On the day following his Honor the Treaties concert at Massey Hall, where he had lambasted the Canadian government's handling of Alberta's oil-sands development, Neil Young continued his campaign against the environmental policies of Prime Minister Stephen Harper's administration.

"Our issue is not whether the natural resource sector is a fundamental part of the country," Young said in press release. "Our issue is with the government breaking treaties with the First Nation and plundering the natural resources the First Nation has rights to under the treaties."

The veteran Canadian-born rocker is currently on a four-city concert tour of Canada. The shows – in Toronto, Winnipeg, Regina and Calgary – benefit Alberta's Athabasca Chipewyan First Nation in its legal battle against the oil industry's expansion in Northern Alberta. At a press conference held at Massey Hall before Sunday's sold-out concert, Mr. Young said Canada was "trading integrity for money," and described the Harper administration's environmental record as "hypocritical" and an "embarrassment."

Also on Sunday, Jason MacDonald, a spokesman for Mr. Harper, countered that industrial projects such as Shell's Jackpine oil sands operation are approved "only when they are deemed safe for Canadians and [the] environment," and that the resource sector creates "economic opportunities" and "high-wage jobs" for thousands of Canadians. "Canada's natural resources sector is and has always been a fundamental part of our country's economy," Mr. MacDonald wrote in an e-mail to The Canadian Press.

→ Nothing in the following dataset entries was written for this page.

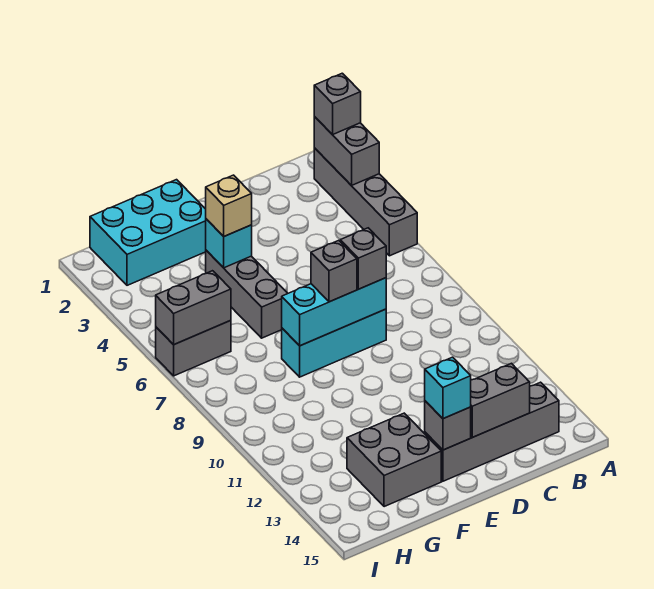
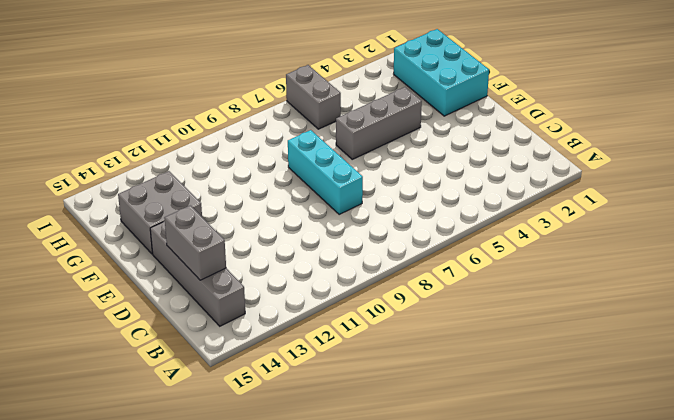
none -> grey brick A2:A5 level 1
none -> grey brick A2:A3 level 2
none -> cyan brick D8:F8 level 2

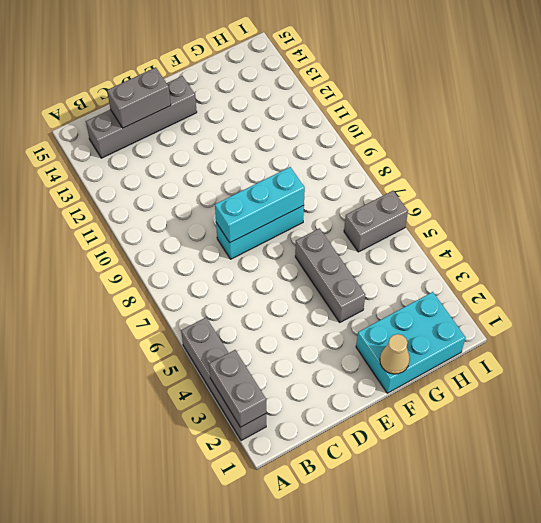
tan cone F1 level 2 -> none
none -> grey brick F13:G14 level 1
none -> grey brick E14 level 2
none -> cyan brick F4 level 2

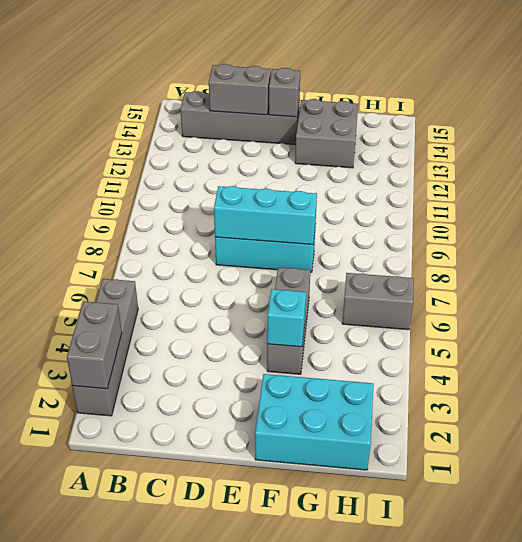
none -> grey brick H6:I6 level 2
none -> grey brick A2 level 3
none -> grey brick D8 level 3

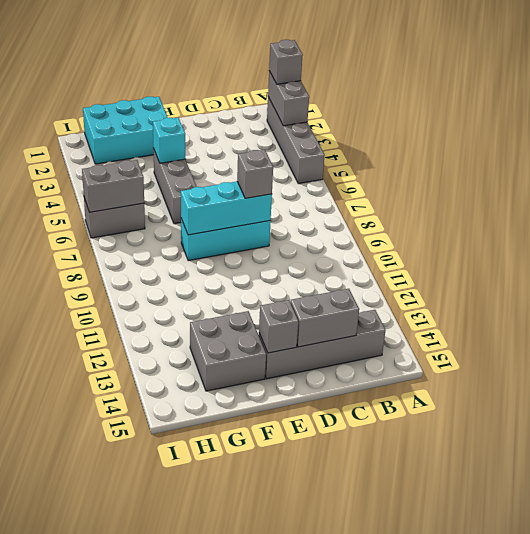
none -> grey brick E8 level 3
none -> cyan brick E14 level 3
none -> tan brick F4 level 3

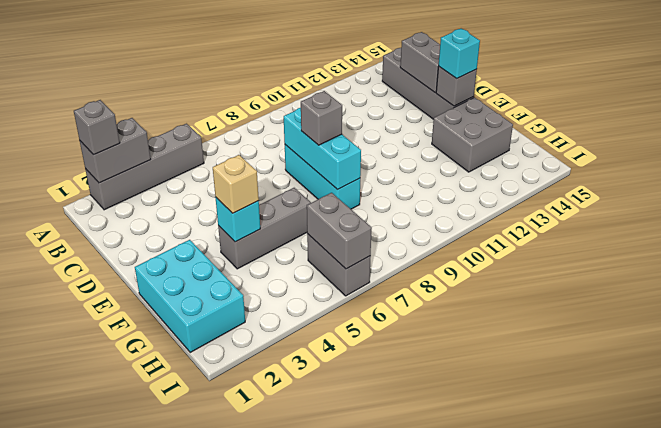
none -> grey brick D8 level 3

On Monday, Mr. Young, whose 2009 album Fork in the Road drew its inspiration from his retooled 1959 Lincoln Continental that ran entirely on alternative energy, responded to the Prime Minister's Office. To Mr. MacDonald's point that "even the lifestyle of a rock star relies, to some degree, on the resources developed by thousands of hard-working Canadians every day," the sometimes protest singer took umbrage. "Of course, rock stars don't need oil. I drove my electric car from California to the tar sands and on to Washington without using any oil at all and I'm a rock star."

The California-based rock star also took to the air waves, appearing on CBC Radio One's daily cultural and currents affairs program Q. In an interview taped on Sunday that aired on Monday, a blunt-talking Mr. Young spoke on treaty rights ("It's up to Canadians to make up their own minds about whether their integrity is threatened by a government that won't live up to the treaties that the country is founded on") and clarified remarks made last year when he described oil boom town Fort McMurray as a wasteland. "I know Fort Mac is a town," he told host Jian Ghomeshi. "It's occupied by Big Oil. It is an occupation. But what is going on around it, that's what I was referring to as a wasteland. It is the ugliest environmental disaster that I not only have ever seen, but that I could even comprehend."

As for the notion that musicians shouldn't use their celebrity status to weigh in on political matters, Mr. Young was incredulous. "Have I always written about and sung about what concerned me, from Ohio to Southern Man to Rockin' in the Free World, the 68-year-old troubadour asked. "Are [people] saying now that those were all Be-Bop-a-Lula and I shouldn't talk about anything?"

The Honor the Treaties tour continues to Winnipeg's Centennial Concert Hall, Jan. 16; Regina's Conexus Arts Centre, Jan. 17; and Calgary's Jack Singer Concert Hall, Jan. 19.